Das klingt auch nach einer gesellschaftlichen Aufgabe.
Ist es auch. Jede Generation hat neue Ideen, möchte sich selbst verwirklichen und setzt so neue Standards. Auf diesen Wandel muss man als gesamte Gesellschaft reagieren. Ich möchte mit takle.io zeigen, dass man Content auch ethisch kaufen und verkaufen kann. Ich möchte Content bieten, der eine Geschichte enthält und keinen Rabattcode. Und bei dem Unternehmen sich sicher sein können, dass sie keine unter 18-Jährigen ausbeuten mit ihren Marketing-Aktivitäten.
>>> STECKBRIEF
- Livia Dolle kommt ursprünglich aus Finnentrop, wohnt jetzt aber mit ihrem Freund und ihren beiden Töchtern – 3 Jahre und 1 Jahr alt – in Olpe.
- Ihr Abitur hat sie am Rivius-Gymnasium Attendorn gemacht. Anschließend hat sie im Dualen System bei Mubea gearbeitet und International Business Management Trinational studiert – in Deutschland, Frankreich und in der Schweiz.

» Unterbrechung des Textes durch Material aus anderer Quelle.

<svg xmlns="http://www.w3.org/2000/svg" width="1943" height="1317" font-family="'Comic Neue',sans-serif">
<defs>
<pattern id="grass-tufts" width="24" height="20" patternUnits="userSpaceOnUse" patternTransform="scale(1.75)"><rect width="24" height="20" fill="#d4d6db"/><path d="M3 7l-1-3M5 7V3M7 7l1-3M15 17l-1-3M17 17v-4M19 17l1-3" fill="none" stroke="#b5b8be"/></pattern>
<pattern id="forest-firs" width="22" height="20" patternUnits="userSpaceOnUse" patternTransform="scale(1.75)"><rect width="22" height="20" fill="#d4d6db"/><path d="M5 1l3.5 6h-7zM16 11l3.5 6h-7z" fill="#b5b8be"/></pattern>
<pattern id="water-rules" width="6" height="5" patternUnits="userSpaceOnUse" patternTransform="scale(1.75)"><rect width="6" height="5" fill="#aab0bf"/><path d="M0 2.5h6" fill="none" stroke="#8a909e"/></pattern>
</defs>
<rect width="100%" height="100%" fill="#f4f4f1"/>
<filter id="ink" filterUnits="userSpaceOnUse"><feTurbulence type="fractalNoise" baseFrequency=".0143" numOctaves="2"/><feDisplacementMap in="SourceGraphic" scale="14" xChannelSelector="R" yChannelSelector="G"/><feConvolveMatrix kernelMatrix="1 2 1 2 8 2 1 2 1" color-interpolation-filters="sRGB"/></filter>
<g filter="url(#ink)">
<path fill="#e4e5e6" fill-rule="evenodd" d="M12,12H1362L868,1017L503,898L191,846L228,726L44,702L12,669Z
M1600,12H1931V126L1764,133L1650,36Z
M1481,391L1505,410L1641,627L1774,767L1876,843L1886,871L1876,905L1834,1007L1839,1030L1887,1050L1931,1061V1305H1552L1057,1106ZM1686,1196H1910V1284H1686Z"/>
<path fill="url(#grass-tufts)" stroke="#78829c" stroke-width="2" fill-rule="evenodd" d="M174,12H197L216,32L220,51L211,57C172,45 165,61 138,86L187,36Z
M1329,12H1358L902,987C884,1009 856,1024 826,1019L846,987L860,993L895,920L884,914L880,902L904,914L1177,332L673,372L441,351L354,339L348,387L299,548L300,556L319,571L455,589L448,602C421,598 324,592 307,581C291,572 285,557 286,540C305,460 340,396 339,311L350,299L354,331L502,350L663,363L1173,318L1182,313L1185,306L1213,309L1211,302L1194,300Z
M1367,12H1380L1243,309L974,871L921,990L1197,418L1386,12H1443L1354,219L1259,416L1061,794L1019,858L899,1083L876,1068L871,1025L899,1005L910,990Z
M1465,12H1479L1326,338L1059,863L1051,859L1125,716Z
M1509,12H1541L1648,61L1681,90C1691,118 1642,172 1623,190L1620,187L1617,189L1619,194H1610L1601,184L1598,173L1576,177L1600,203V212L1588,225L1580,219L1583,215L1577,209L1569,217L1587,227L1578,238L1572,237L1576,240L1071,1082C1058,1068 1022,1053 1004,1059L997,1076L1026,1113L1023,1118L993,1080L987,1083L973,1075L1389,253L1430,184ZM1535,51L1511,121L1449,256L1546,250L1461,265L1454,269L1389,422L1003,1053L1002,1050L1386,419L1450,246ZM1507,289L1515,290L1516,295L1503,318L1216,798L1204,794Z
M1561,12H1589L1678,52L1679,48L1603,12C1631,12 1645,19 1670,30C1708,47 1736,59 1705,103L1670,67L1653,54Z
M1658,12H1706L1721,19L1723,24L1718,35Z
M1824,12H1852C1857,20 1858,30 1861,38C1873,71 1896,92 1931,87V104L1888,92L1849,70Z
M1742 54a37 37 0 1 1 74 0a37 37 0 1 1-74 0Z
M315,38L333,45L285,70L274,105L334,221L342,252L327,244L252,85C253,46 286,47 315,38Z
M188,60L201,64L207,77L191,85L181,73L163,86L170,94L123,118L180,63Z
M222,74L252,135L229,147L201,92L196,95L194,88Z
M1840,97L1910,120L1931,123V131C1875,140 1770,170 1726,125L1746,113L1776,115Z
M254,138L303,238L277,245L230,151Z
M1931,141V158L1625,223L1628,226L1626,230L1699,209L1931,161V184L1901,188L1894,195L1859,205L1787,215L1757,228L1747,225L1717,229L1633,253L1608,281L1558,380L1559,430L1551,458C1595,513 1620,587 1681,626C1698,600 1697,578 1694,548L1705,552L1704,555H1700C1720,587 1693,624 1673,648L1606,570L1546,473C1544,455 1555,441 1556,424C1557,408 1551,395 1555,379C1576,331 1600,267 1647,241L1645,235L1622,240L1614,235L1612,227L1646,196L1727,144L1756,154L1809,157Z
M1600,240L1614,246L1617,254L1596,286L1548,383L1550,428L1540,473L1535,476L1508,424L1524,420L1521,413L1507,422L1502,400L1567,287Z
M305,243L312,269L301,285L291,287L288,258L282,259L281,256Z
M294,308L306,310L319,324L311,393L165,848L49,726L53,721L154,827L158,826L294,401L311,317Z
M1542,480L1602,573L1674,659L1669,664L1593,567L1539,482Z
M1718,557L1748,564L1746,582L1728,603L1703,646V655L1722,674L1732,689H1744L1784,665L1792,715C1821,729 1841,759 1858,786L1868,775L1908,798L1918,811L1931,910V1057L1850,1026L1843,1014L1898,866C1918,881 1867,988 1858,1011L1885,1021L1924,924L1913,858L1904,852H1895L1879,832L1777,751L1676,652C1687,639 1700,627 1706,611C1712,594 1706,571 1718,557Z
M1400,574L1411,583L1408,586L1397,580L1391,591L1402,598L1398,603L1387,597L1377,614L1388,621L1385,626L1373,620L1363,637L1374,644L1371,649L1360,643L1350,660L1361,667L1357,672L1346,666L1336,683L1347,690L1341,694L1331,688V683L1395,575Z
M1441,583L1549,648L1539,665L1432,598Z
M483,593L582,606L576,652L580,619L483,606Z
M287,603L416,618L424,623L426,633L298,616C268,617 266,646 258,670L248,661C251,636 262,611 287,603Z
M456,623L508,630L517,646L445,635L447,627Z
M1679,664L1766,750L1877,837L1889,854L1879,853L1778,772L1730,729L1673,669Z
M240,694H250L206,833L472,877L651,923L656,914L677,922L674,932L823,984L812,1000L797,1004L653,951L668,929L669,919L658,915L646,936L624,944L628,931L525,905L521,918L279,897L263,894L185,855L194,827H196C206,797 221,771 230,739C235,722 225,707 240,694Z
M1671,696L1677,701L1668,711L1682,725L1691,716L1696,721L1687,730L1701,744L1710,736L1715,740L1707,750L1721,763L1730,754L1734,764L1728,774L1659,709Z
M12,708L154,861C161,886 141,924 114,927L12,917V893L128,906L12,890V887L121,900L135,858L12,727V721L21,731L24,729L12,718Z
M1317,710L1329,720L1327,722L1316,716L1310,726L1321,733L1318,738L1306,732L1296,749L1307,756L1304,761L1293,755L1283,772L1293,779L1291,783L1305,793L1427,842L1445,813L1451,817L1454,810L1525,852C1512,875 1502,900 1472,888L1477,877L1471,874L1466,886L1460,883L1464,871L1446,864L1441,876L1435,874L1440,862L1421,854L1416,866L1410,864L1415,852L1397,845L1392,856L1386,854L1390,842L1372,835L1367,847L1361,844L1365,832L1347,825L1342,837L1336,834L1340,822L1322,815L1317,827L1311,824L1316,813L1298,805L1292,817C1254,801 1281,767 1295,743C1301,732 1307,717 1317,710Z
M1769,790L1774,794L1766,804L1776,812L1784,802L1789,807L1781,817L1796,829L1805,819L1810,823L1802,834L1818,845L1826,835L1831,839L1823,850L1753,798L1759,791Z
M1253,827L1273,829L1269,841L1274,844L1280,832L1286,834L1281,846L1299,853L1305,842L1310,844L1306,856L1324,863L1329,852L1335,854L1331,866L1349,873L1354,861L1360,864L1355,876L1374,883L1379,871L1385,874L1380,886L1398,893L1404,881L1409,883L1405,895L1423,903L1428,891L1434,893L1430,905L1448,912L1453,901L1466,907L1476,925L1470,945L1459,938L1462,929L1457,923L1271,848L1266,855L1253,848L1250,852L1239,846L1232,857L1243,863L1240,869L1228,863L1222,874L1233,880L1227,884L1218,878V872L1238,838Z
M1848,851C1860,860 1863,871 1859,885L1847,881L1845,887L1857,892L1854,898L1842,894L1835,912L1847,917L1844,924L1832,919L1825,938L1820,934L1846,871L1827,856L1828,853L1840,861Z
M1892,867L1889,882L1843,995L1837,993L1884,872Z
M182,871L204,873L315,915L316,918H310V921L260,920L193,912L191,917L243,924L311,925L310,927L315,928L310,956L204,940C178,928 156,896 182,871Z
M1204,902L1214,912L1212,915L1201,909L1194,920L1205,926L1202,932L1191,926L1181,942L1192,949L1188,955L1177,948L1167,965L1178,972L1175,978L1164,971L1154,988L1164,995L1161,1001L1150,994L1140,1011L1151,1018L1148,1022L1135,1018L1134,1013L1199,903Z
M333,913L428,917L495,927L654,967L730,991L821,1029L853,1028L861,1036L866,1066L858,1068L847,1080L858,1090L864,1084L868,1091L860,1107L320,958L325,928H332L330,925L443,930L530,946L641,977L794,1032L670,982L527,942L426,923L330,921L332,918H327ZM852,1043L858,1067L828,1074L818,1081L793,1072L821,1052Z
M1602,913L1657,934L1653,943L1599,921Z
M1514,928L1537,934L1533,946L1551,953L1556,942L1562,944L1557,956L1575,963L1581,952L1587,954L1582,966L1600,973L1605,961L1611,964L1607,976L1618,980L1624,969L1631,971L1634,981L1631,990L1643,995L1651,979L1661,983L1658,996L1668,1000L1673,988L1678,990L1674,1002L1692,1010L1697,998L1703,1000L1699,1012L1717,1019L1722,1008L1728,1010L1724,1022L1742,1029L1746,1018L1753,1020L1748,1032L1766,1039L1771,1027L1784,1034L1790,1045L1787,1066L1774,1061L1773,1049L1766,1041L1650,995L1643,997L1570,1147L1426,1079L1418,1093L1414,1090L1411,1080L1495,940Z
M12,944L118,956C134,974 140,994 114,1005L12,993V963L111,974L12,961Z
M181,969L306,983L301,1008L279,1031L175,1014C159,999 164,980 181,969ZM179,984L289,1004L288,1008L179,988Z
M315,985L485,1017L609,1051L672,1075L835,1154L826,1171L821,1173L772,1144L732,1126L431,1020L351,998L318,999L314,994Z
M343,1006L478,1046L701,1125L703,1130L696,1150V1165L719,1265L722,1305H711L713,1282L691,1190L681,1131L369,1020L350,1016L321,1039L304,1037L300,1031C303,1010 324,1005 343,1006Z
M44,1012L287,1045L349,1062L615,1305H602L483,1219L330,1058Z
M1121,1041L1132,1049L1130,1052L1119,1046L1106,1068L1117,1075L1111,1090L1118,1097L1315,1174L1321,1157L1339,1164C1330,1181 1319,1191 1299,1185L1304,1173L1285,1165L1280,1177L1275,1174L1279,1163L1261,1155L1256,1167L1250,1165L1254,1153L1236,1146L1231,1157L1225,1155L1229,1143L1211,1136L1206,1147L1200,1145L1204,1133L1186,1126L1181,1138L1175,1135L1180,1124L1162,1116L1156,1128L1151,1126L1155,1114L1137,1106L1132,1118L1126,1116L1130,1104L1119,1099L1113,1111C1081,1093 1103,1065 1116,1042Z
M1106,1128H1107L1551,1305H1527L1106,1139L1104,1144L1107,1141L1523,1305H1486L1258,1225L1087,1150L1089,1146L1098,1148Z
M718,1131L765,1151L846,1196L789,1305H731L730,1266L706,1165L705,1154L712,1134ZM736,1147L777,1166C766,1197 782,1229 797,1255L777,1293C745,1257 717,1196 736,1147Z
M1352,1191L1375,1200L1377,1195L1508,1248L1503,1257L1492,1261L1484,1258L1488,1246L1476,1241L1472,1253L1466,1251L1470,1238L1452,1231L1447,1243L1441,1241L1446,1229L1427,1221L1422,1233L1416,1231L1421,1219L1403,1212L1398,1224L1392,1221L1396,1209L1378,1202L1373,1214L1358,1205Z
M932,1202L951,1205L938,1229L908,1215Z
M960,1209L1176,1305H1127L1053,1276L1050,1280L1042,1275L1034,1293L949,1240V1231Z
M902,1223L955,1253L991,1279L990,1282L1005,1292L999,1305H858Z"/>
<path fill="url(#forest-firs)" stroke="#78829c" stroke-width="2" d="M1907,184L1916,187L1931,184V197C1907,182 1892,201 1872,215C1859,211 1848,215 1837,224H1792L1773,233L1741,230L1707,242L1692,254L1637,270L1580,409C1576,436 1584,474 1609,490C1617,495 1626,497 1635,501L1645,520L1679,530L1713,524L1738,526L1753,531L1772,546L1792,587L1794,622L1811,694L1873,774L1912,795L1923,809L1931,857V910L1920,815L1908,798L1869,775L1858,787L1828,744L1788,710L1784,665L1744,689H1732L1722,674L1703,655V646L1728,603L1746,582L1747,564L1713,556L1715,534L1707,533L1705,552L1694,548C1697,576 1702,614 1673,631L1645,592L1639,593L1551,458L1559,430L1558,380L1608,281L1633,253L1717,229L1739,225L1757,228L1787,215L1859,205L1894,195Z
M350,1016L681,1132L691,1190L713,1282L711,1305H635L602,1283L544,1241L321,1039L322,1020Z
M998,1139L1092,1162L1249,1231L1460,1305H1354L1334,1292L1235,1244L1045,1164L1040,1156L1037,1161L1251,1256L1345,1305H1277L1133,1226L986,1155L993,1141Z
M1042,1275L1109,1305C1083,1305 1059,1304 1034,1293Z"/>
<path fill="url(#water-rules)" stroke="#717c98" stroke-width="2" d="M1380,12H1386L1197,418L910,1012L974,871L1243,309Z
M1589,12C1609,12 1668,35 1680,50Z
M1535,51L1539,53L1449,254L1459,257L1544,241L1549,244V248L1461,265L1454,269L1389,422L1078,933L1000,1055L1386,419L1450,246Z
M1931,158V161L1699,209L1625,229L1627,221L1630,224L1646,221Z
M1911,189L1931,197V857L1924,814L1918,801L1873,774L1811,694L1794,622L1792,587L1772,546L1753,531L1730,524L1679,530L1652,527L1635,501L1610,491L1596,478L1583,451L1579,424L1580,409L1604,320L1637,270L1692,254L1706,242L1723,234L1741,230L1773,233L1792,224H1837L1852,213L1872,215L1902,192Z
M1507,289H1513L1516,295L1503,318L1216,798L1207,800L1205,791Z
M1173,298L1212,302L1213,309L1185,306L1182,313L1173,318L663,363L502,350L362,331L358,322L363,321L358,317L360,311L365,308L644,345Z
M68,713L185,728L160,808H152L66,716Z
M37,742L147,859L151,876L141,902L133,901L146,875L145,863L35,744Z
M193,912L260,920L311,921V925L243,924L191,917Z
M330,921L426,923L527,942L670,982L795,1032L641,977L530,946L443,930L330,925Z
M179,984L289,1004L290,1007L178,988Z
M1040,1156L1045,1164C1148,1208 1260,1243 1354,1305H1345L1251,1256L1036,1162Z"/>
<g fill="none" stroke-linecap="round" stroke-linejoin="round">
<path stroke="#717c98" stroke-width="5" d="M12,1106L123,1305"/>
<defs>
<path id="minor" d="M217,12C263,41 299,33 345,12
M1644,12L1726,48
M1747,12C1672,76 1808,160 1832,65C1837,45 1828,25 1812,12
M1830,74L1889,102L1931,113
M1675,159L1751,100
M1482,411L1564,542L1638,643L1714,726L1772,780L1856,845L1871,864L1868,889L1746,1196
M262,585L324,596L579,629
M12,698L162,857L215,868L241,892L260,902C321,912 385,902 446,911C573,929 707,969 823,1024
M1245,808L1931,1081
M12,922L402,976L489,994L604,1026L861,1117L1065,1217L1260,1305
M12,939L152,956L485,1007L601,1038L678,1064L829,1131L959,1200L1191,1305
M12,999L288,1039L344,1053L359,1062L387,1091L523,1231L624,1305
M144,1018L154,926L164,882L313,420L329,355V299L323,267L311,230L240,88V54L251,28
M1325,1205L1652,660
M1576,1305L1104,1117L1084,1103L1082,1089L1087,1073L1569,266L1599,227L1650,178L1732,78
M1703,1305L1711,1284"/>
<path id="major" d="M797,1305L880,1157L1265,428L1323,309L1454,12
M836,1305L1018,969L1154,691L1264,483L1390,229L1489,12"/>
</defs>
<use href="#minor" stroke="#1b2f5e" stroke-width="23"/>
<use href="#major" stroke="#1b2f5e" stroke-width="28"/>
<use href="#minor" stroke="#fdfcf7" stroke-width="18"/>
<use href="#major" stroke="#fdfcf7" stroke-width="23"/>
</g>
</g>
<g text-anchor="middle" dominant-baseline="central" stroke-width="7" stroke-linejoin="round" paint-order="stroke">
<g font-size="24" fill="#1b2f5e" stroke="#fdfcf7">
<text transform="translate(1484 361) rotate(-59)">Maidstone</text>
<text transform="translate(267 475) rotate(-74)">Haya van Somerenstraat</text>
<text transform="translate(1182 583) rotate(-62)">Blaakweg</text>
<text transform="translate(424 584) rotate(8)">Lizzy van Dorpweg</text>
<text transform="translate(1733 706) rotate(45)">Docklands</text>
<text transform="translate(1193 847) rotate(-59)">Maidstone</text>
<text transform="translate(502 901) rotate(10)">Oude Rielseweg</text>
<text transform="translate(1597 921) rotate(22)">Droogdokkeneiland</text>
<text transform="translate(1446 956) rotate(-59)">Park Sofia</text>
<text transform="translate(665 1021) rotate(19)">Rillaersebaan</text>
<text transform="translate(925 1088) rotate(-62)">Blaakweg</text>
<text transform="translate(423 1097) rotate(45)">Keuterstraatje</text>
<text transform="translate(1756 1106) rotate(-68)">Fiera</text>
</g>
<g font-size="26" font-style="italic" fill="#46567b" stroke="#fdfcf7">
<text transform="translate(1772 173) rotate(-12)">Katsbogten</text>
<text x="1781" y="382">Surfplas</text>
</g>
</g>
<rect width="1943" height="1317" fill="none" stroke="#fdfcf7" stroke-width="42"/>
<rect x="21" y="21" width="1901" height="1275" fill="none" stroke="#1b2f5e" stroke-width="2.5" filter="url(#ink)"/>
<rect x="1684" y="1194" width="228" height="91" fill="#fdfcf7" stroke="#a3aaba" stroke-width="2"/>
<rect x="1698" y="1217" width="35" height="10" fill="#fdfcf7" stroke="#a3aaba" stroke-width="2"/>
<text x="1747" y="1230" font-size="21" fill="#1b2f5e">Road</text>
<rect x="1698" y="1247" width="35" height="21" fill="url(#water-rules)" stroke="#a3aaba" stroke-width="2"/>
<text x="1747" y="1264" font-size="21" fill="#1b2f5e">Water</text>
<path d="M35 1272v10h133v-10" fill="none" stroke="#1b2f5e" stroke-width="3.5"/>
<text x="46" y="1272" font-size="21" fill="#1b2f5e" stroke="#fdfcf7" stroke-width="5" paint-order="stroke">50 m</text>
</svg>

Für ein Auslandssemester ging sie nach Seoul, Südkorea.
- Nach ihrem Studium lebte sie eine Zeit lang in München und fing dort bei der Unternehmensberatung Accenture an.
- Mit der Geburt ihrer ersten Tochter zog es sie wieder näher in Richtung Heimat. Mit ihrem Freund lebte sie eine Zeit lang in Köln und zog schließlich wieder zurück ins Sauerland nach Olpe.